Весной Набоковы продали пианино, которое проделало с ними путь из Уэлсли, без сожалений распрощались с Сенека-стрит и «налегке» отбыли на запад в своем почтенного возраста автомобиле.
3
Если и стоило Вере когда-нибудь отговаривать мужа от работы над непопулярной рукописью, то именно в данный момент. Его творчество, возбуждавшее столько новых надежд и попеременно у трех американских издателей, претерпело целую серию «удручающих финансовых провалов». Особенно остро это ощущалось на Сенека-стрит в 1951 году. Той весной Дмитрия приняли в Гарвард, назначив ему неполную стипендию; эта весть заставила Веру возликовать и одновременно озаботиться по поводу недостающих денег. В тот год даже Дмитрий был осведомлен о сложном финансовом положении семьи. Владимир решил, что больше так нельзя. Больше он никогда не позволит задушить ни единую свою книгу, что, как считал он, с таким пошлым восторгом недавно проделало издательство «Харпер». Покончив с простодушием, которое некоторые считали характерной его чертой, Набоков поклялся, что отныне станет жестоким и коварным. Как в финансовом, так и в творческом отношении болезненно сказался отказ издателей печатать рассказ «Сестрицы Вейн». И Владимир потерял всякую надежду, что рукопись, над которой он в данный момент работал, будет принята каким-нибудь журналом.

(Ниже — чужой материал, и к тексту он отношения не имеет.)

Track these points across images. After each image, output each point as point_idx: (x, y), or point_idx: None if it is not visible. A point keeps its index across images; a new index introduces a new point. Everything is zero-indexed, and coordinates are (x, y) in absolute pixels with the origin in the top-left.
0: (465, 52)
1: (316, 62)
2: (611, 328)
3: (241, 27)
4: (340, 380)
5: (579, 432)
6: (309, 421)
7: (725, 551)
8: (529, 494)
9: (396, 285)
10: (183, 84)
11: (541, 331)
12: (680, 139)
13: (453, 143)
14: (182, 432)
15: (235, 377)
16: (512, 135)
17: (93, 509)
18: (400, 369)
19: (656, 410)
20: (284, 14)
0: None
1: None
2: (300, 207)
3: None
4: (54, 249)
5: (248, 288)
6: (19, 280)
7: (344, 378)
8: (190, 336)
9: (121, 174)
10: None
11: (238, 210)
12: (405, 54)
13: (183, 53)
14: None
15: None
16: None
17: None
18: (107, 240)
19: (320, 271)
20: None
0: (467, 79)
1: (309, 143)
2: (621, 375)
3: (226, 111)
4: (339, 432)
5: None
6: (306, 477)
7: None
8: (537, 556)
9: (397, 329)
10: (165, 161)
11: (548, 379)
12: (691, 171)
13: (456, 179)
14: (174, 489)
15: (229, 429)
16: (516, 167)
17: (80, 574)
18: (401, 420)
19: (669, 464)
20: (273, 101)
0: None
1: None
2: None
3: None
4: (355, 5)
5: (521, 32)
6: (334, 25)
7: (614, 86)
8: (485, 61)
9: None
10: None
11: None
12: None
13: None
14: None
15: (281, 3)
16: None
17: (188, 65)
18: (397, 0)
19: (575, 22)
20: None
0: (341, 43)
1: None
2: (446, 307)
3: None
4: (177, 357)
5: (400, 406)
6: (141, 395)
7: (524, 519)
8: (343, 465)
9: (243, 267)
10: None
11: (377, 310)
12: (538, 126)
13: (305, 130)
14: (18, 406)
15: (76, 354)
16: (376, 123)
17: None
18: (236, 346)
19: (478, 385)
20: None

Рукопись, к которой Набоков периодически обращался с лета 1947 года, очевидно, была менее всего способна избавить Набоковых от их проблем. Как бы мимоходом Владимир, беседуя с одним издателем в ноябре 1951 года, впервые упомянул о новой работе. «Более того, я нахожусь в процессе сочинения романа, в котором речь идет о проблемах в высшей степени порядочного джентльмена средних лет, который испытывает в высшей степени безнравственные чувства к своей падчерице, девочке тринадцати лет», — поведал Набоков Пэту Ковичи из «Вайкинг Пресс». Истинно рассудительная жена человека, долг которого друзьям составляет несколько тысяч долларов, могла бы посоветовать мужу взяться за тему более ходовую; мать, не согласившаяся дать двенадцатилетнему сыну прочитать Марка Твена, очевидно, и здесь предпочла бы взбунтоваться. Но когда речь шла о произведении искусства, вернее, о творчестве Владимира, соображения морали оказывались бессильны.